Paul Kehinde

Personal information
- Full name: Paul Olumide Kehinde
- Born: 7 July 1988 Lagos, Nigeria
- Died: 18 November 2021 (aged 33) Lagos, Nigeria
- Weight: 60 kg (132 lb)

Sport
- Country: Nigeria
- Sport: Powerlifting
- Weight class: 65–72 kg (143–159 lb)

Medal record
Men's powerlifting
Representing Nigeria
Paralympic Games
| Gold medal – first place | 2016 Rio de Janeiro | 65 kg |
World Para Championships
| Gold medal – first place | 2017 Mexico City | 65 kg |
Commonwealth Games
| Gold medal – first place | 2014 Glasgow | 72 kg |
| Silver medal – second place | 2018 Gold Coast | Lightweight |
African Games
| Gold medal – first place | 2015 Brazzaville | 65 kg |

= Paul Kehinde =

Nigerian Paralympic powerlifter (1988–2021)
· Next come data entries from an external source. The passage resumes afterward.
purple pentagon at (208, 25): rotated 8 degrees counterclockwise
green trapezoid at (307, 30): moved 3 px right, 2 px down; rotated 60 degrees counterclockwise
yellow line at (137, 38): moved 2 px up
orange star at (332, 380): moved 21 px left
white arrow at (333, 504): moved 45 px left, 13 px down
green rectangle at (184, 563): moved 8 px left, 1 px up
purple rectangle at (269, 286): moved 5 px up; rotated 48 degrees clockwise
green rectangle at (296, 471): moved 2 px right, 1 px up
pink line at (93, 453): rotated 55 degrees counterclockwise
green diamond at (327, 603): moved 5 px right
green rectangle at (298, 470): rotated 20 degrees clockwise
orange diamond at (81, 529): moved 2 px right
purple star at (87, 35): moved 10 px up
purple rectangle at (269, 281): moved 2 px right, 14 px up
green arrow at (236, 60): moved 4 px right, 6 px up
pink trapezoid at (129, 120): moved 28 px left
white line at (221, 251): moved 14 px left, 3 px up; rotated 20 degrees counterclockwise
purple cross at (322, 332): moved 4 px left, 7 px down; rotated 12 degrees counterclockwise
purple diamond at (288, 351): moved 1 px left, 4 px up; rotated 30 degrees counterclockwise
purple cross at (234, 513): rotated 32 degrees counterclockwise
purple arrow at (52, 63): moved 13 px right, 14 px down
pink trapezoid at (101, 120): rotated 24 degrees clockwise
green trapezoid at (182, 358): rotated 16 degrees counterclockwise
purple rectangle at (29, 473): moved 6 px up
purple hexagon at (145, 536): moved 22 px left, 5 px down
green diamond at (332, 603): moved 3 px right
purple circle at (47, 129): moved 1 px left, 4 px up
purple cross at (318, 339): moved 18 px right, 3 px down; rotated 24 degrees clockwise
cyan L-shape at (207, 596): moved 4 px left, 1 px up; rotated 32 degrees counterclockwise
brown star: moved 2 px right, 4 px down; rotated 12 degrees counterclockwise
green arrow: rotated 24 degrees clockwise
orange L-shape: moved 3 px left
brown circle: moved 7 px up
Paul Olumide Kehinde (7 July 1988 – 18 November 2021) was a Nigerian Para powerlifter. He was born in Epe, in Lagos state, Nigeria. He competed in the men's 65 kg class and also occasionally in the 72 kg class. At the 2014 Commonwealth Games he competed in the men's 72 kg event where he won a gold medal. Kehinde died 18 November 2021 in Lagos after a brief period of illness.

- Achievements:
- 2011 – World Championships Silver medalist
- 2014 – Commonwealth Games Gold medalist
- 2015 – Malaysia World Cup Gold medalist
- 2015 – All Africa Games Gold medalist setting an African Record of 214 kg.
- 2016 – Rio Paralympics- Broke the World Record twice with lifts of 218 kg & 220 kg
- 2017 – Mexico World Championships Gold medalist with another World Record lift of 220.5 kg.
- 2018 – World Para-Power lifting Championships, Fazza, Dubia. Gold medal with Record breaking lift of 221 kg .
- 2018 – Commonwealth Games, Gold Coast, Australia. Silver medalist in +65 kg Para-Power lifting
- 2018 August – African Para-Power lifting Championships +65 kg Gold medalist
- 2018 December – Nigerian National Sports Festival +65 kg Silver medalist.